Your objective:
The response must contain every line below in which "xChannelSelector" appears.

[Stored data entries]
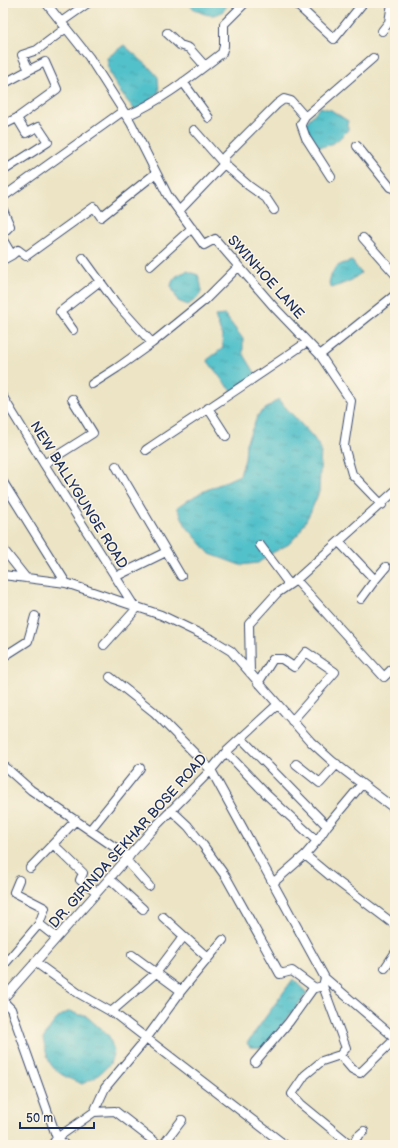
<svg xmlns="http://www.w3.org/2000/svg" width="398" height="1148" font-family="'Balsamiq Sans',sans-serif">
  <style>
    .water { fill: url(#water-ripples); stroke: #377894 }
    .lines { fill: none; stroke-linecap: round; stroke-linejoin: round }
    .minor-casing { stroke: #3a4a6d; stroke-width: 10 }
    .minor { stroke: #fff; stroke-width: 8 }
    .labels { text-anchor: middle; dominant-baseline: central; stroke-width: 3; stroke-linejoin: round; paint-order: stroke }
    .street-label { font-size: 14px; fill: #1b2f5e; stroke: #fcf5e5 }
  </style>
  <defs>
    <pattern id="water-ripples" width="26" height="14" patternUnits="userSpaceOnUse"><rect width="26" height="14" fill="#53c1ca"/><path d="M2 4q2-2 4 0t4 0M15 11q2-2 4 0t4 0" fill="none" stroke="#449da7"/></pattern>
  </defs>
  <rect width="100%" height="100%" fill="#fcf5e5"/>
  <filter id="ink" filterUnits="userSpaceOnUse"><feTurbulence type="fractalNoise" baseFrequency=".025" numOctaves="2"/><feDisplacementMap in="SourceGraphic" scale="8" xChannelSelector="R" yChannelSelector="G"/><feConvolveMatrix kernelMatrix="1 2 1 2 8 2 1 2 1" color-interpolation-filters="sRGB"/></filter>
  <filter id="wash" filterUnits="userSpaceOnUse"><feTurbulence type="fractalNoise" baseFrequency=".012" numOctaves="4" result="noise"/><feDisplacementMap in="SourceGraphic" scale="16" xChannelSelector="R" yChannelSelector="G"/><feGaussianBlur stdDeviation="0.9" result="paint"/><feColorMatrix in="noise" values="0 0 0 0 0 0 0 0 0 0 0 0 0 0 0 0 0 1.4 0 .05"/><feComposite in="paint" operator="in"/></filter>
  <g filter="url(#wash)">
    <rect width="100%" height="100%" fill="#ece4c4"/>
    <path class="water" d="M188 3H229C227 5 225 9 223 11 212 20 195 12 188 3Z
      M124 45 150 68 158 77 159 92 148 102 135 110 121 93 110 74 107 58Z
      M320 107 331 110 348 121V130C337 141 332 147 315 147L308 135 305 124Z
      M352 261 361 273 350 281 332 288 329 283C333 267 336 265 352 261Z
      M187 271 198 275C204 293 203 294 188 305L178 301 171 286C173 276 178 275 187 271Z
      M225 315 243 339V353L257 376 243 390 234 392 226 385 207 360 223 348 222 336 215 316Z
      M278 399 313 437 321 449 319 492 310 513 299 533 289 544 272 553 258 563 240 565 210 554 186 526 177 507 200 493 240 475 245 459 246 443 258 415Z
      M293 979 307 993 264 1048 250 1047 247 1043Z
      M70 1011 79 1015H85L109 1036 114 1051 110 1064 95 1078 82 1084C70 1079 54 1073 49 1061 46 1054 45 1046 43 1039 52 1025 54 1018 70 1011Z"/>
  </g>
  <g filter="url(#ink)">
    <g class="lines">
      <g class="minor-casing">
        <path id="minor" d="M46 3 89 57 131 123 168 196 204 245 215 239 274 307 320 355 351 401 344 446 352 474 382 505
          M295 3 334 39 363 3
          M61 22 88 3
          M382 31 389 22 392 3
          M167 33 180 45 189 48 205 66
          M29 70 22 55 37 50 66 28
          M183 82 209 118
          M3 84 29 70 45 62 57 89 17 118 3 125
          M126 116C161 101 192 76 222 53L224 46V24L245 3
          M357 146 390 187 395 189
          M3 171 48 142 38 127 26 133 17 118
          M331 177 306 138 301 124 305 117 373 58
          M3 197 123 111
          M3 210 10 226 3 233
          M274 210 266 198 249 186 224 164 225 156 277 104 284 99 291 101 305 117
          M179 211 224 164 194 130
          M363 238 395 274
          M3 240 12 255 3 260
          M12 255 18 250 26 256 94 207 101 217 156 173
          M83 258 115 302 152 343 205 300 238 267
          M150 266 192 228
          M73 330 60 312 100 281
          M320 355 395 295
          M92 384 117 368 152 343
          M3 397 44 464 134 606
          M208 408 226 436
          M146 450C199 414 254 379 307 342
          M44 464 93 433 72 399
          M116 466 181 576
          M3 482 66 583
          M339 542 375 580 361 599
          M260 545 289 584
          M3 549 26 578
          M3 575 66 583 161 615 213 640 231 651 311 742 332 761 395 809
          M115 577 166 552
          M296 580 384 677 395 666
          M375 580 386 567
          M104 645 138 607
          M3 657 28 641 35 616
          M250 673 249 624 277 593 296 580 395 491
          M110 677 154 712 211 770 325 978 323 986 346 1048 340 1055 322 1061 305 1075 292 1094 301 1104 351 1145
          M258 683 273 659H282L294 667 306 652 335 672 292 721
          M241 738 327 826 362 784
          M226 752 268 796 317 841 305 855 329 875 395 925
          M296 764 320 783 337 764
          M3 765 31 790 129 857
          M171 810 188 826 203 845 226 877 280 974 292 971 315 988 323 986
          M90 830 140 768
          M317 841 327 826
          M53 844 83 873 80 880 97 892
          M126 860 149 886
          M30 868 76 820
          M110 879 143 909
          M273 883 305 855
          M163 917 208 958
          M39 924 57 938
          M132 955 181 991
          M35 962 78 993 115 1014 285 1145
          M3 966 39 924 45 908 14 892 19 880
          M385 968 395 953
          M325 978 395 1038
          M3 999 153 829 211 770 226 752 277 705
          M3 1001 11 1009 57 1138
          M111 1012 156 973 184 936
          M340 1055 352 1069 360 1073 395 1039
          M255 1062 289 1022 314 987
          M94 1112 115 1111 159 1145
          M57 1138 65 1145
          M52 1145 57 1138 94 1112 105 1088 146 1039 181 991 223 940
          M163 1145 182 1120
          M353 1145 357 1137 364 1131"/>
      </g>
      <use href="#minor" class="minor"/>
    </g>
  </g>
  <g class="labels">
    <g class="street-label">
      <text transform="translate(266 277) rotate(48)">SWINHOE LANE</text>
      <text transform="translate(79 495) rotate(58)">NEW BALLYGUNGE ROAD</text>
      <text transform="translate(128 841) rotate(-48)">DR. GIRINDA SEKHAR BOSE ROAD</text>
    </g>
  </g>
  <rect width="398" height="1148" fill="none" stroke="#fcf5e5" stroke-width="16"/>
  <path d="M20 1122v6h74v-6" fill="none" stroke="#1b2f5e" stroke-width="2"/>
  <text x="26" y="1122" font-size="12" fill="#1b2f5e" stroke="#fcf5e5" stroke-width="3" paint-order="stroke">50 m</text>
</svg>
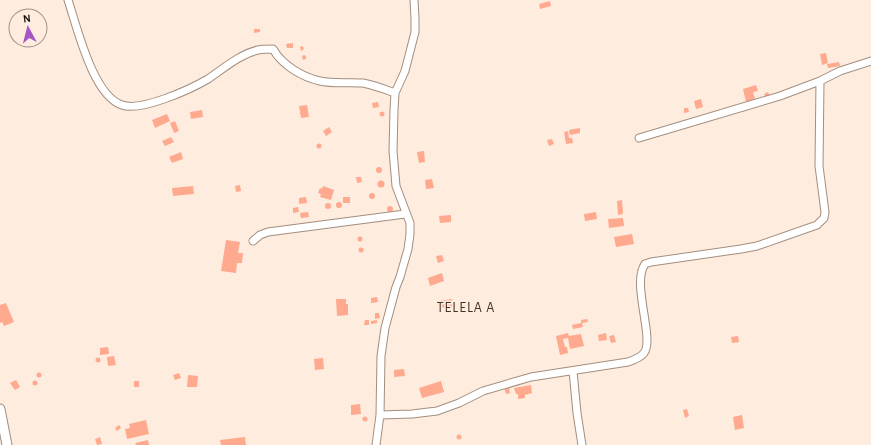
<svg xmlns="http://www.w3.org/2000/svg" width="871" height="445" font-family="'Alegreya Sans',sans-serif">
<rect width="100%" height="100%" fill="#feecdf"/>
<path fill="#ffa98e" d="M550,1L551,6L540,9L539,4Z
M254,29H260V32L254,33Z
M293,43V48H287L286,44Z
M302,46L304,48L303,50L301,51L300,47Z
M826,53L828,63L822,65L820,54Z
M304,55L306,56V59L303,60L302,56Z
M839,62L840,66L828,68L827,64Z
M756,85L758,91L753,92L755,99L746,102L743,89Z
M768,92L770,96L766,98L764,94Z
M701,99L703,107L696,109L694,101Z
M378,102L379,107L373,108L372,103Z
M307,105L309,117L301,118L299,106Z
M684,108H688L689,112L684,113Z
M202,110L203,117L191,119L190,112Z
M379.5 114a2.5 2.5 0 1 1 5 0a2.5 2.5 0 1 1-5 0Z
M167,114L170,121L155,128L152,120Z
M175,121L179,131L174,133L170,123Z
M329,127L332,132L326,136L323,131Z
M580,128V133L570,135L569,130Z
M568,131L569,138H572L573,143L566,144L564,132Z
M171,137L174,142L165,146L162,141Z
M552,139L554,144L549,146L547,140Z
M316.5 146a2.5 2.5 0 1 1 5 0a2.5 2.5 0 1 1-5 0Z
M424,151L425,162L419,163L417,152Z
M181,152L183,159L172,163L169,157Z
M376 170a3 3 0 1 1 6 0a3 3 0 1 1-6 0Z
M356,177H361L362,182L357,183Z
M432,179L434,188L426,189L425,180Z
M377.5 184a3.5 3.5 0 1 1 7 0a3.5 3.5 0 1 1-7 0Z
M240,185L241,191L236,192L235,186Z
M193,186L194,194L173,196L172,188Z
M323,186L334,190L331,200L320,197L321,194L318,193L320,188L322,189Z
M369 196a3 3 0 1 1 6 0a3 3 0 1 1-6 0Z
M306,197L307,203L299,204V198Z
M343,197H350V203H343Z
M622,200L623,214L618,215L617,201Z
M336 205a3 3 0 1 1 6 0a3 3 0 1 1-6 0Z
M325 206a3 3 0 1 1 6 0a3 3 0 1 1-6 0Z
M387 209a3 3 0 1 1 6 0a3 3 0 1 1-6 0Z
M298,207L299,212L293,213V208Z
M308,212L309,217L301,218L300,213Z
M596,212L597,219L585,221L584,214Z
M451,215V222L440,223L439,216Z
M623,218L624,226L609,228L608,219Z
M632,234L634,244L616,247L614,237Z
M357.5 239a2.5 2.5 0 1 1 5 0a2.5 2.5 0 1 1-5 0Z
M226,240L240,242L238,253H243L242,263H237L236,273L221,271Z
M358.5 250a2.5 2.5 0 1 1 5 0a2.5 2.5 0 1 1-5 0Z
M442,255L444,261L438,263L436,256Z
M442,273L444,281L430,286L428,278Z
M377,297L378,302L371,303V298Z
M336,299H346V304H348V315L337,316Z
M452,299L453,306L439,308L438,301Z
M6,303L14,322L4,326L2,322L0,323V305Z
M375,313H379L380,318L375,319Z
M587,319L588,322L582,323L583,327L573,329L572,325L581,323V320Z
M365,320H369V325H364Z
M377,320V323L371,324V321Z
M568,333L569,336L581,334L584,346L570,349L568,338L563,339L565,347H567L568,353L560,355L556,336Z
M606,333L607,340L599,341L598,335Z
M614,335L616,342L611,343L609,336Z
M738,336L739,342L732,343L731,337Z
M108,347L109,354L100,355V348Z
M114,356L116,365L108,366L107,357Z
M95.5 360a2.5 2.5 0 1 1 5 0a2.5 2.5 0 1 1-5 0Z
M323,358L324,369L315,370L314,359Z
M404,369L405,376L394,377V370Z
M36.5 375a2.5 2.5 0 1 1 5 0a2.5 2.5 0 1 1-5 0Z
M179,373L181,378L175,380L173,375Z
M188,375L198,376L197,387H187Z
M16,380L20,387L15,390L10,383Z
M32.5 383a2.5 2.5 0 1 1 5 0a2.5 2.5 0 1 1-5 0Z
M134,381H139V387H134Z
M441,381L444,392L422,398L419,388Z
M531,385L532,393L525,395V398L518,399V394H516L514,388Z
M509,387L510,393L506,394L504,388Z
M360,404L361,414L351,415V405Z
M687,409L689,416L685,418L683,410Z
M742,415L744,428L735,430L733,417Z
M362.5 419a2.5 2.5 0 1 1 5 0a2.5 2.5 0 1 1-5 0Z
M146,420L149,434L127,439L125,429L130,428L129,424Z
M119,425L121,428L117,431L115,428Z
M456.5 437a2.5 2.5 0 1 1 5 0a2.5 2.5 0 1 1-5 0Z
M100,437L102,444L97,445L95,439Z
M245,437L246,445H221L220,440Z
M148,440L149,445H136L135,443Z"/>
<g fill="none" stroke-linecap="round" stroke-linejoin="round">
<defs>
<path id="minor" d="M68,0C77,27 93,96 122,105C141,112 191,89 208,79C223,69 240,54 258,50C263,49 268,49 273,49C282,65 302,77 320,81C333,84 349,82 363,83C374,85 384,89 395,93
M639,138L780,96L820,81L840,71L871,61
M253,241L260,235L268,232L405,214
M573,371L577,413L582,445
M380,415L412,414L437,411L459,403L483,391L531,377L628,362C634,360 640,358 644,353C655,339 631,283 645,264L651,262L741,249L757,246L817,225L824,218L825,212L819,166L820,81
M376,445L380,415L381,356L385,328L396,287L400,277L408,249L410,234V223L396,186L393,151L394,110L395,93L405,71L415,32V19L414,0"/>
<path id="tertiary" d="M0,409L7,445"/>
</defs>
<use href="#minor" stroke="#a38e7e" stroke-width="9"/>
<use href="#tertiary" stroke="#a38e7e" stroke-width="11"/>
<use href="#minor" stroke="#fff" stroke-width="7"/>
<use href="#tertiary" stroke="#fff" stroke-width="9"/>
</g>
<g text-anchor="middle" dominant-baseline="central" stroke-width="3" stroke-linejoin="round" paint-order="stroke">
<g font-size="14" letter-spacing="1" fill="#443325" stroke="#feecdf">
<text x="466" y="308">TELELA A</text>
</g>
</g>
<g transform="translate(28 28) rotate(353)"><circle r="19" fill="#feecdf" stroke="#a09289"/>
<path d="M0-3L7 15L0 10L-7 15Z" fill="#a655c6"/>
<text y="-6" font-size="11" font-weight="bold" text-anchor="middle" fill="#130c07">N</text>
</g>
</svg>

Task output:
  <filter id="ink" filterUnits="userSpaceOnUse"><feTurbulence type="fractalNoise" baseFrequency=".025" numOctaves="2"/><feDisplacementMap in="SourceGraphic" scale="8" xChannelSelector="R" yChannelSelector="G"/><feConvolveMatrix kernelMatrix="1 2 1 2 8 2 1 2 1" color-interpolation-filters="sRGB"/></filter>
  <filter id="wash" filterUnits="userSpaceOnUse"><feTurbulence type="fractalNoise" baseFrequency=".012" numOctaves="4" result="noise"/><feDisplacementMap in="SourceGraphic" scale="16" xChannelSelector="R" yChannelSelector="G"/><feGaussianBlur stdDeviation="0.9" result="paint"/><feColorMatrix in="noise" values="0 0 0 0 0 0 0 0 0 0 0 0 0 0 0 0 0 1.4 0 .05"/><feComposite in="paint" operator="in"/></filter>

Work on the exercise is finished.